Gershwin, George

Drei Preludes

für Fagott und Klavier. Bearbeitete Fassung von Heike Roloff

Rubrik: Noten
Verlag/Label: Roloff, Waldbröl 2019
erschienen in: üben & musizieren 6/2019 , Seite 60

Haben Sie was Jazziges? Diese Frage taucht vermutlich in jedem Fagottunterricht von Zeit zu Zeit auf. Entsprechende Literatur gibt es glücklicherweise aus neuerer Zeit für alle Spielniveaus. Aber die Musik der Goldenen Zwanzigerjahre mit den wunderbaren Melodien und Tänzen vom Broadway fehlt für solistisches Fagott weitgehend.
In diese Lücke springt Heike Roloff mit ihrer Bearbeitung der drei Klavier-Preludes von Geor­ges Gershwin für Fagott und Klavier. Sie sind im kleinen Verlag Roloff erschienen, dessen Inhabern das spielerische und improvisierende Kreativ-Werden am Herzen liegt.
Gershwin hatte vor, nach dem Vorbild Bachs und Chopins 24 Preludes im Jazz-Stil zu komponieren, eines in jeder Tonart. Realisiert hat er fünf, veröffentlicht im Jahr 1927 die vorliegenden drei. Zu dieser Zeit verdiente er mit seiner Musik in New York schon sehr viel Geld und wurde von seinen Kollegen darum beneidet.
Für alle drei Preludes hat Heike Roloff die Originaltonarten B-Dur, cis-Moll/Fis-Dur und es-Moll beibehalten. Die Nummer 1 wird eröffnet von einem Fünfton-Ausruf im Fagott, der die Basis lebhaften Fortgangs bildet. Angefeuert von einem brasilianischen Baião-Rhythmus im Klavier erklingt ein Charleston. Deutlich hört man hier Nachklänge von Gershwins Rhapsody in Blue, die zwei Jahre vor den Preludes sehr erfoglreich uraufgeführt wurde.
Die Nummer 2 ist ruhig. Ein Klavier-Ostinato in gleichmäßigen Vierteln trägt das melancholisch singende und im helleren Mittelteil aufgeweckt swingende Fagott.
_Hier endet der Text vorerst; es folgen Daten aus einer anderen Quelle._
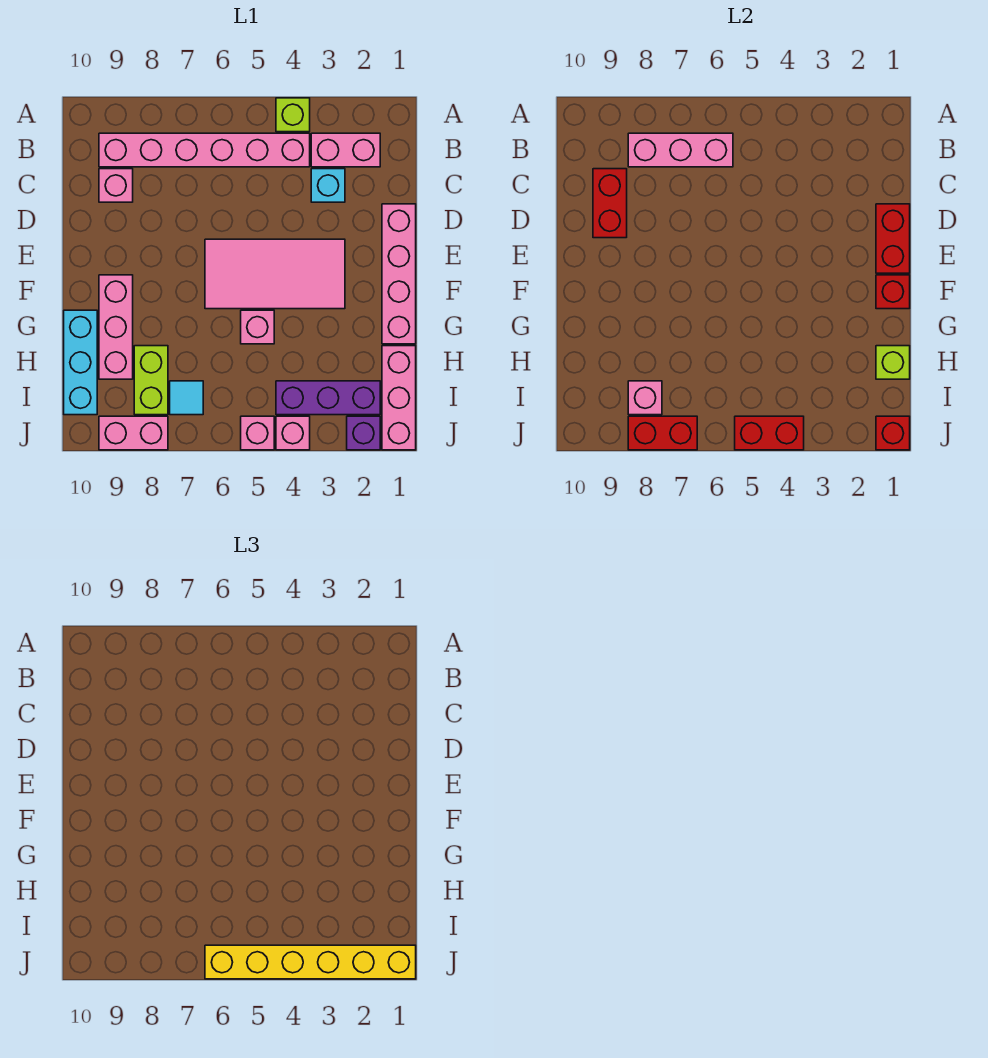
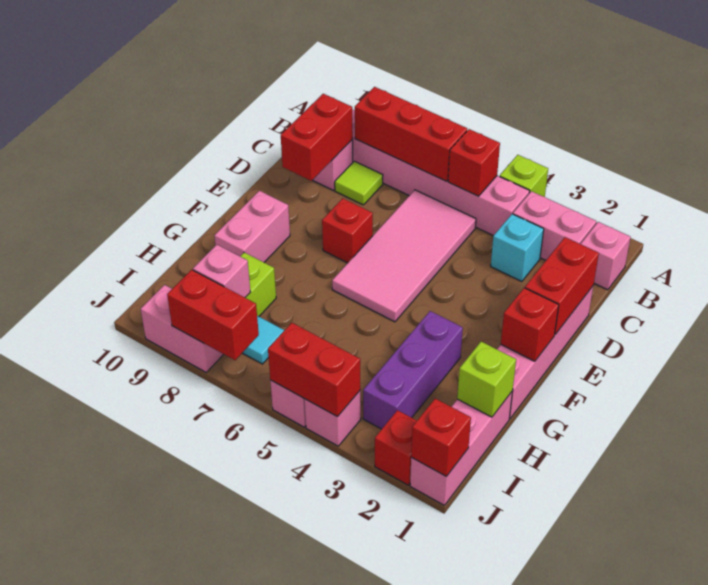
none -> red brick B5 level 2
pink brick B6:B8 level 2 -> red brick B6:B8 level 2
none -> lime tile C8 level 1
pink tile E3:F6 level 1 -> pink tile C5:F6 level 1
none -> red brick E7 level 1
pink brick F9:H9 level 1 -> pink brick F9:G9 level 1
pink brick G5 level 1 -> pink brick B1 level 1
cyan brick G10:I10 level 1 -> none
purple brick I2:I4 level 1 -> purple brick G3:I3 level 1
yellow brick J1:J6 level 3 -> none
purple brick J2 level 1 -> red brick J2 level 1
Der Komponist selbst beschrieb den Satz als Wiegenlied, „blue lullaby“. In der Nummer 3 folgt einer kurzen, rhythmisch kraftvollen Klaviereinleitung ein Foxtrott, aufgelockert von schnell fließendem Frage- und Antwortspiel der beiden Partner.
Die Sätze können einzeln oder als kleine Suite von circa sieben Minuten Dauer vorgetragen werden. Vom Schwierigkeitsgrad her sind sie für gut Fortgeschrittene geeignet. Der Tonumfang reicht beim Fagott vom Kontra-B bis zum c”. Die Höhe ist im Tenorschlüssel notiert. Eine Hürde für SchülerInnen könnten die Tonarten der Nummer 2 und 3 mit ihren vielen Vorzeichen sein. Doch liegen alle Passagen, auch die virtuosen, im Fagott und im Klavier gut in den Fingern. Die synkopierten jazzigen Tanzrhythmen vor allem im Klavier dürften auch bei klassisch geschulten PianistInnen, einmal gelernt, aufgrund ihrer Selbstverständlichkeit bald in Fleisch und Blut übergehen. Man könnte darauf tanzen.
Der Notensatz liest sich angenehm. In der Klavierstimme ist auf der linken Seite zusätzlich zu jedem Prelude ein abstraktes Kunstwerk abgedruckt. Die Drei Preludes klingen in der Bearbeitung schön, bereiten große Spielfreude und können für das Fagottrepertoire bestens empfohlen werden.